Kin town

Le bruit de la circulation sur la voie expresse tangente tranche avec le calme presque désertique de cette rue pénétrant dans Kin town. À l'abandon, on pourrait le croire si il n'y avait une ou deux voitures garées le long du trottoir pour démentir. Pas de visages pour témoigner de la vie qui habite ces bâtisses délavées. À une heure où la voie expresse adjacente ronfle des retours de bureau, ce quartier sonne vide. En d'autres lieux les rues seraient bondées de travailleurs sur le chemin du retour, " home sweet home ". Kin town reste silencieux, trop même pour ressembler à un dimanche.
Ville fantôme aux allures tirée d'une production hollywoodienne, séquence calme Vietnam derrière la ligne de front. Avec l'implantation des marines, opportunité trop belle pour la manquer, place au " business ". Depuis, couche après couche, le rêve s'est effacé, les rayures et les étoiles s'effritent, manifeste d'une époque terminée. Tout ce qui reste maintenant survit.

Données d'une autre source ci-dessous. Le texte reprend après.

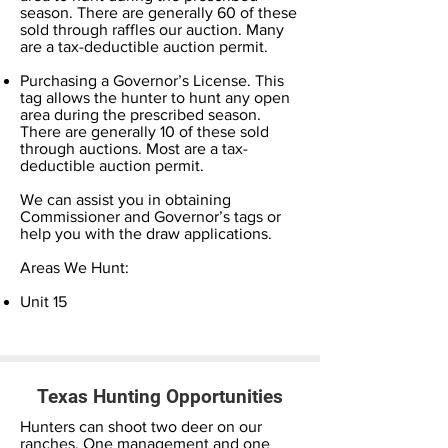
season. There are generally 60 of these
sold through raffles our auction. Many
are a tax-deductible auction permit.
Purchasing a Governor’s License. This
tag allows the hunter to hunt any open
area during the prescribed season.
There are generally 10 of these sold
through auctions. Most are a tax-
deductible auction permit.
We can assist you in obtaining
Commissioner and Governor’s tags or
help you with the draw applications.
Areas We Hunt:
Unit 15
Texas Hunting Opportunities
Hunters can shoot two deer on our
ranches. One management and one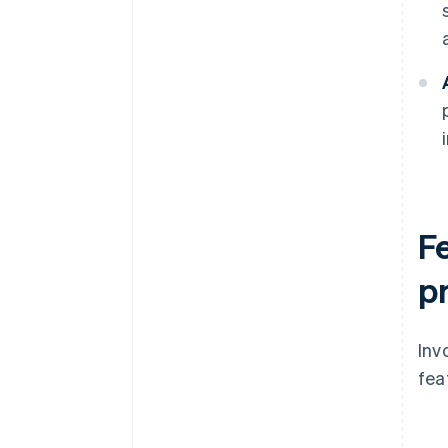
F
p
Inv
fea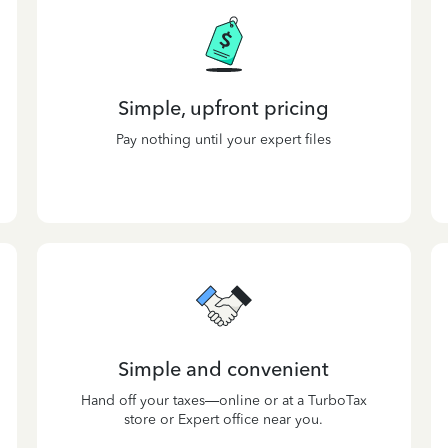
Simple, upfront pricing
Pay nothing until your expert files
Simple and convenient
Hand off your taxes—online or at a TurboTax
store or Expert office near you.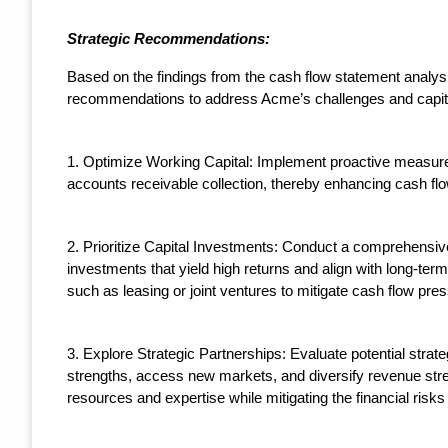
Strategic Recommendations:
Based on the findings from the cash flow statement analys
recommendations to address Acme’s challenges and capital
1. Optimize Working Capital: Implement proactive measur
accounts receivable collection, thereby enhancing cash flow
2. Prioritize Capital Investments: Conduct a comprehensive 
investments that yield high returns and align with long-term
such as leasing or joint ventures to mitigate cash flow pre
3. Explore Strategic Partnerships: Evaluate potential stra
strengths, access new markets, and diversify revenue stre
resources and expertise while mitigating the financial risk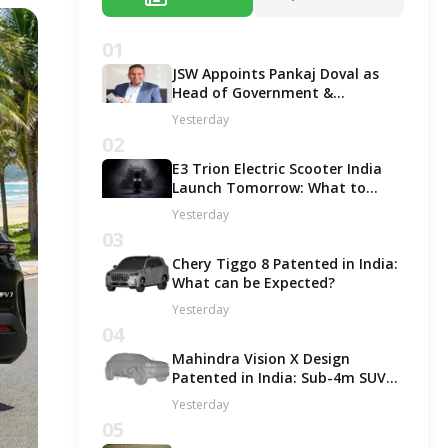
01
JSW Appoints Pankaj Doval as
Head of Government &
Corporate Affairs
Yesterday
02
E3 Trion Electric Scooter India
Launch Tomorrow: What to
Expect?
Yesterday
03
Chery Tiggo 8 Patented in India:
What can be Expected?
Yesterday
04
Mahindra Vision X Design
Patented in India: Sub-4m SUV
Likely in ICE and EV Options!
Yesterday
05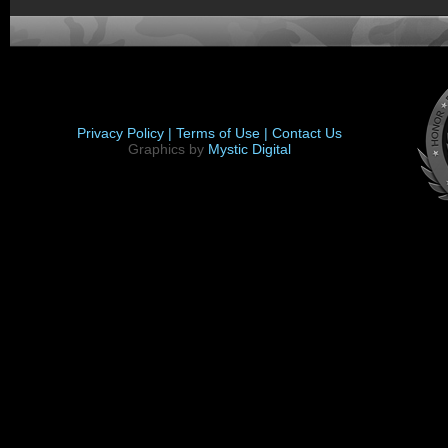
Privacy Policy |
Terms of Use |
Contact Us
Graphics by
Mystic Digital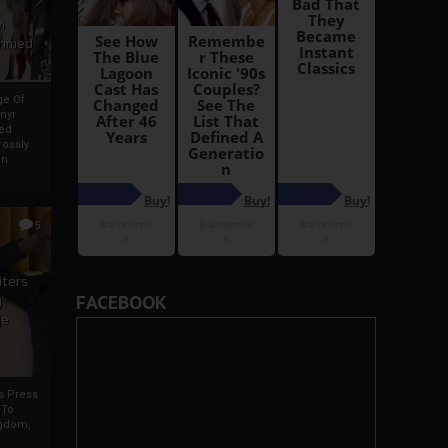
i
Ahmed
ge Of
nyi
ed
ossly
an
5
iters
FACEBOOK
g
je
rs Press
 To
gdom,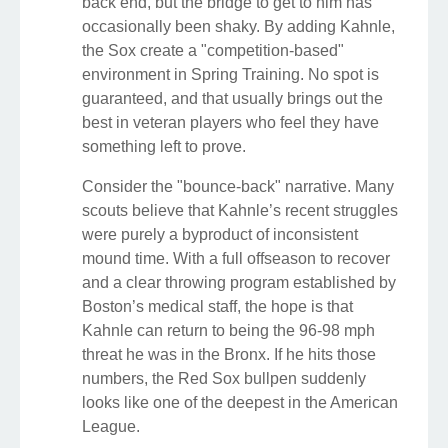
back end, but the bridge to get to him has
occasionally been shaky. By adding Kahnle,
the Sox create a "competition-based"
environment in Spring Training. No spot is
guaranteed, and that usually brings out the
best in veteran players who feel they have
something left to prove.
Consider the "bounce-back" narrative. Many
scouts believe that Kahnle’s recent struggles
were purely a byproduct of inconsistent
mound time. With a full offseason to recover
and a clear throwing program established by
Boston’s medical staff, the hope is that
Kahnle can return to being the 96-98 mph
threat he was in the Bronx. If he hits those
numbers, the Red Sox bullpen suddenly
looks like one of the deepest in the American
League.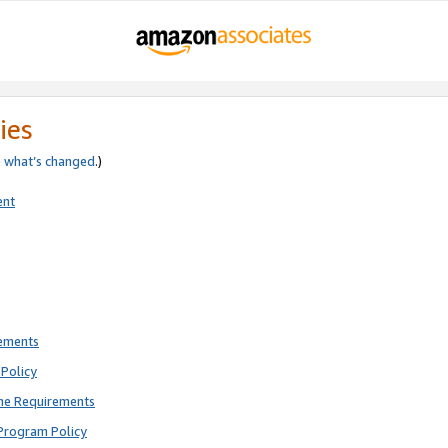
ies
e
what’s changed
.)
ent
rements
Policy
ne Requirements
Program Policy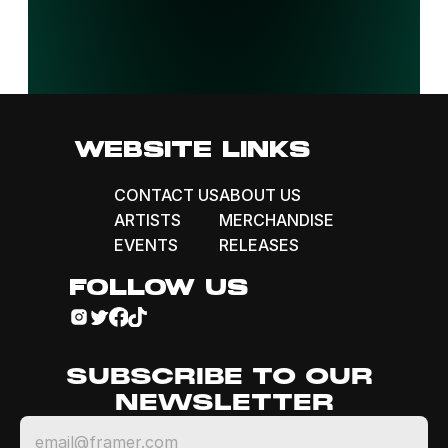
WEBSITE LINKS
CONTACT US
ABOUT US
ARTISTS
MERCHANDISE
EVENTS
RELEASES
FOLLOW US
SUBSCRIBE TO OUR 
NEWSLETTER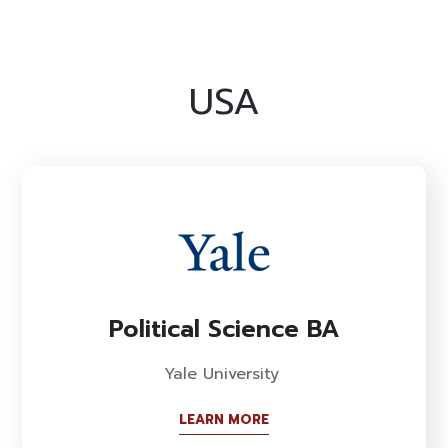
USA
Political Science BA
Yale University
LEARN MORE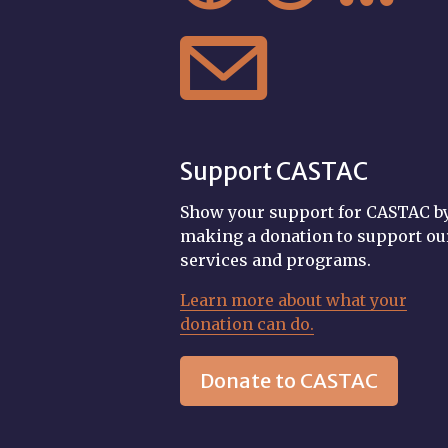

Support CASTAC
Show your support for CASTAC b
making a donation to support ou
services and programs.
Learn more about what your
donation can do.
Donate to CASTAC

Parallèle à la route adjacente la rue progresse. Toujours personne. Le ronflement des voitures n'est pas loin mais le sommeil de la rue reste imperturbée pendant qu'une impression incongrue ralentit le pas. Passé le troisième ou quatrième bâtiment, l'antinomie de la rue déserte rend obsolète chaque hôtel qui s'ajoute au autres déjà passés. D'autres types de commerces semblent exclus laissant champ libre aux hôtels, clubs ou cabarets souvent baptisés d'un nom américanisant " Stars and stripes ". De " Dream Kids " à " New York ", sans la proximité de la base militaire américaine de l'autre côté de la route, on pourrait croire à du fanatisme. L'étrange exotisme de ces noms qui signent les panneaux lumineux suggère que la clientèle vient d'ailleurs. Un endroit où " Hawaii " fait rêver. Côté camp Hansen peut-être.
Le temps s'est arrêté aux fantasmes exotiques des années soixante. Depuis, le même décor accueille les visiteurs, mais pas tout le monde n'est convié. Dix-sept heure, vitres teintées et stores tombés, tout est fermé, opaque à l'œil du visiteur diurne.
Au centre on trouve la place principale, un parking au sol de gravier inégal. Suffisance fonctionnelle, la voiture garée, on va à l'action qui se trouve derrière un de ces rideaux de métal.